=== Work to be completed ===
Extract each line from the entries below that has the string "larvae" in it.

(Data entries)

━━━━━━━━━━

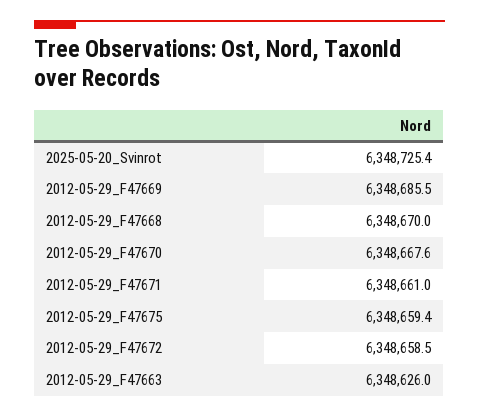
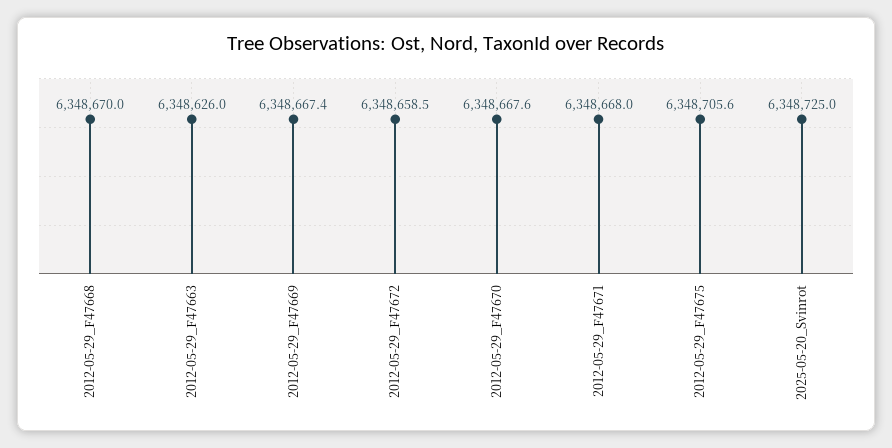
2025-05-20_Svinrot: 6348725.4 -> 6348725
2012-05-29_F47669: 6348685.5 -> 6348667.4
2012-05-29_F47671: 6348661 -> 6348668
2012-05-29_F47675: 6348659.4 -> 6348705.6

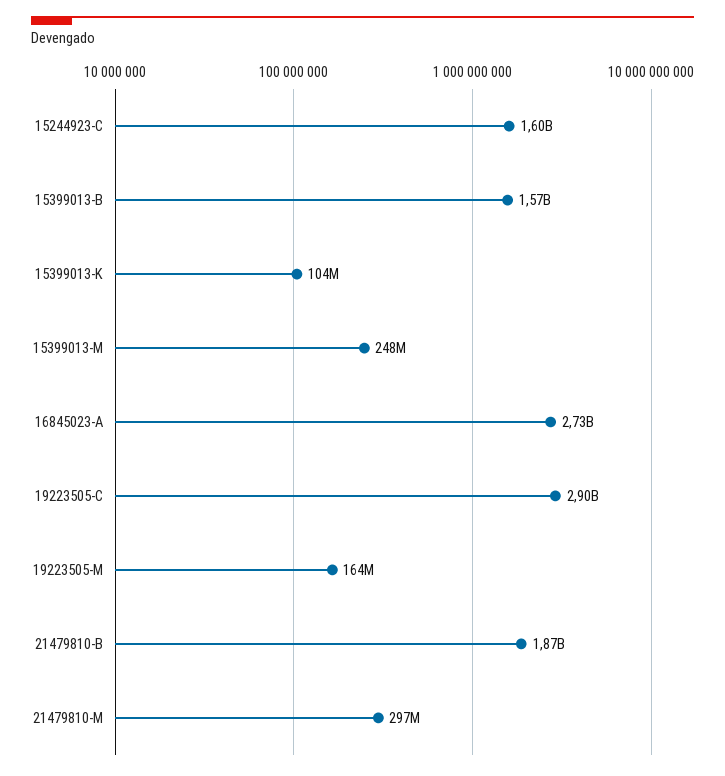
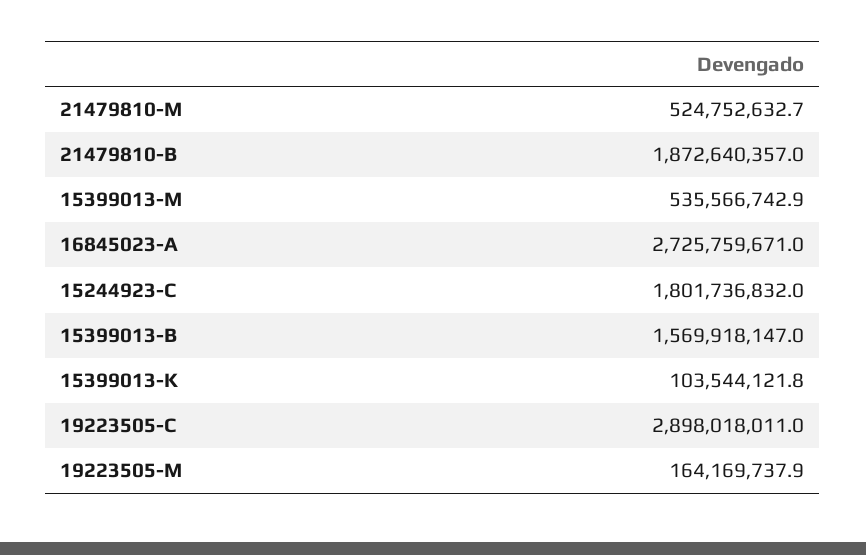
15244923-C: 1600000000 -> 1801736832
15399013-M: 248000000 -> 535566742.9
21479810-M: 297000000 -> 524752632.7

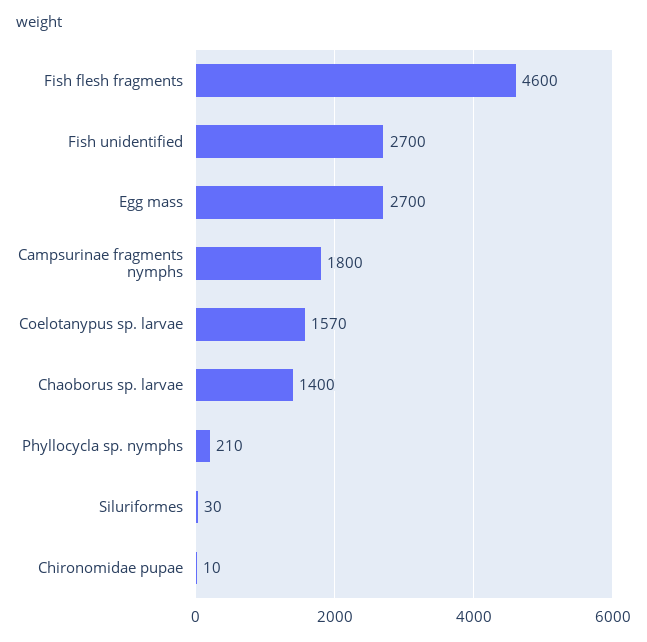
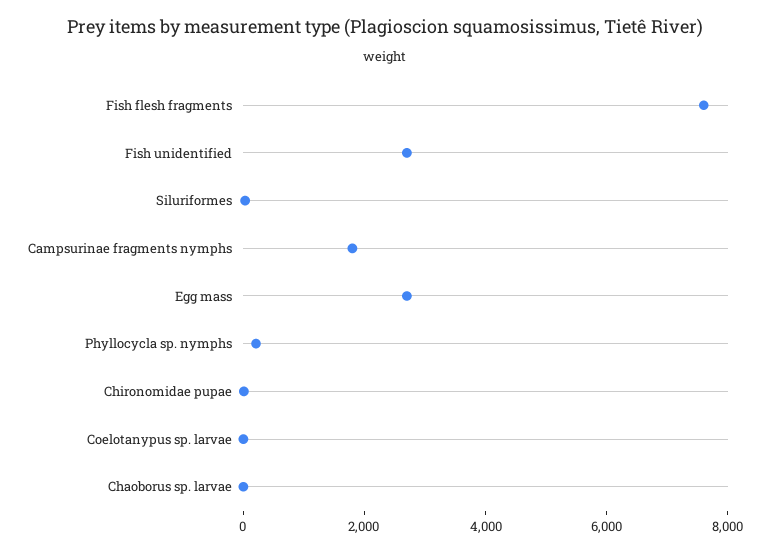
Fish flesh fragments: 4600 -> 7500
Coelotanypus sp. larvae: 1570 -> 0
Chaoborus sp. larvae: 1400 -> 0

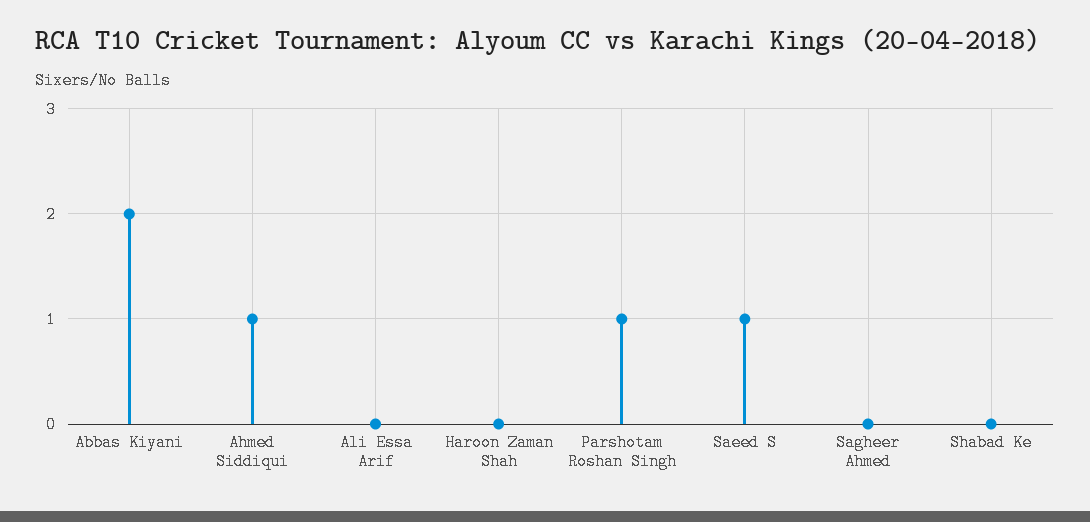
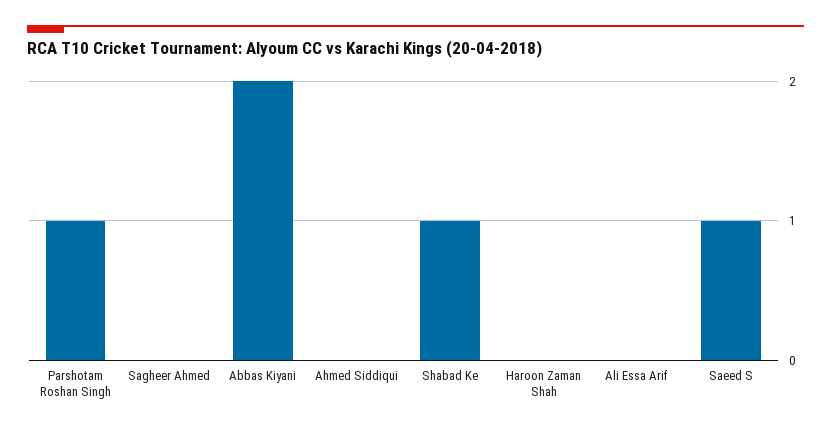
Ahmed Siddiqui: 1 -> 0
Shabad Ke: 0 -> 1

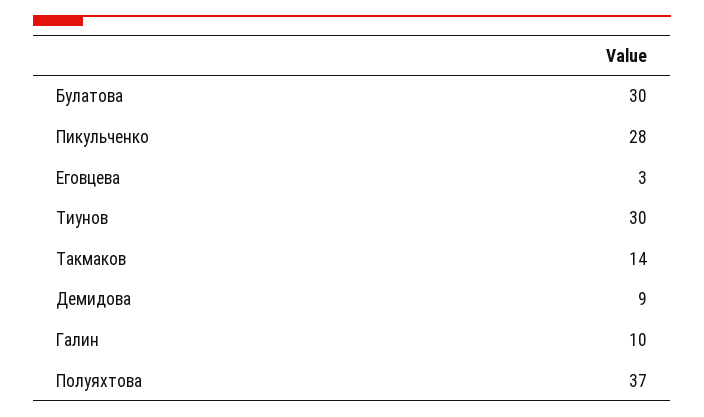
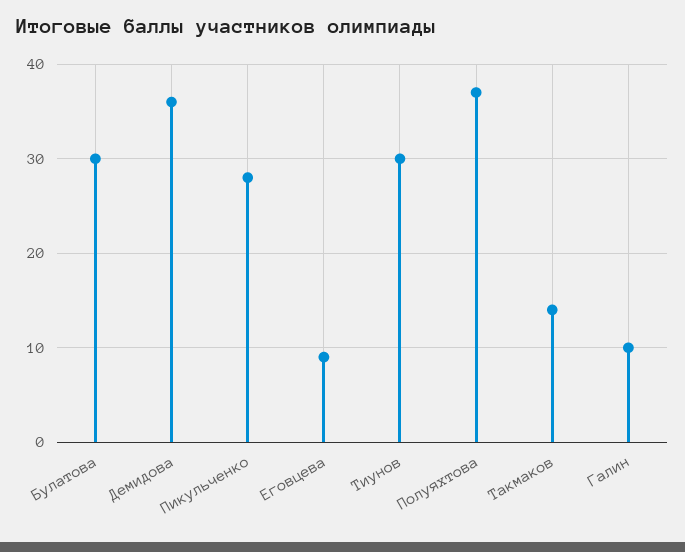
Еговцева: 3 -> 9
Демидова: 9 -> 36

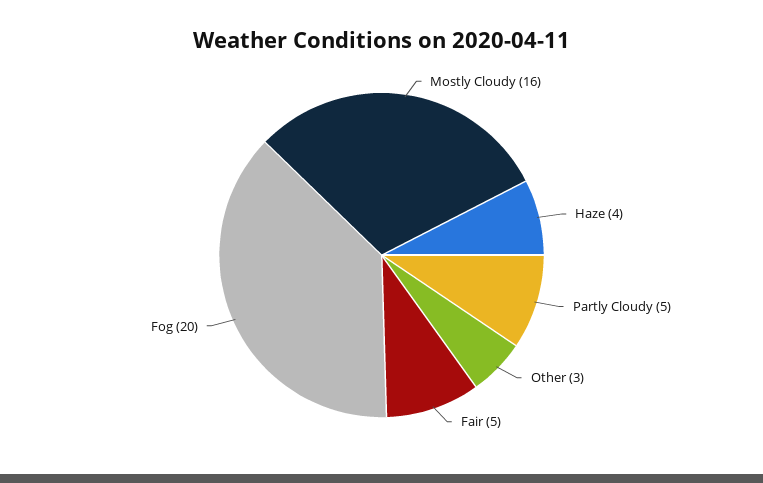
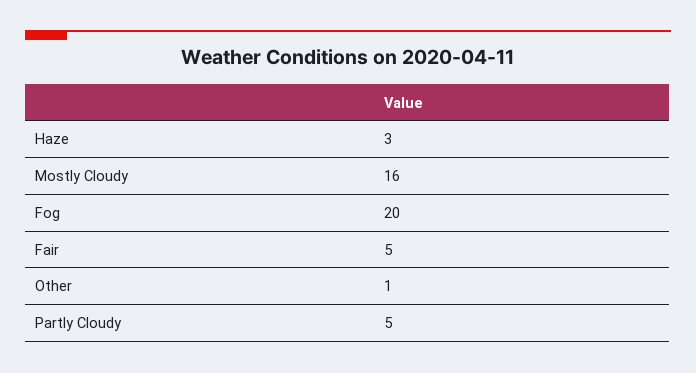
Haze: 4 -> 3
Other: 3 -> 1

━━━━━━━━━━

=== Answer space ===
Coelotanypus sp. larvae: 1570 -> 0
Chaoborus sp. larvae: 1400 -> 0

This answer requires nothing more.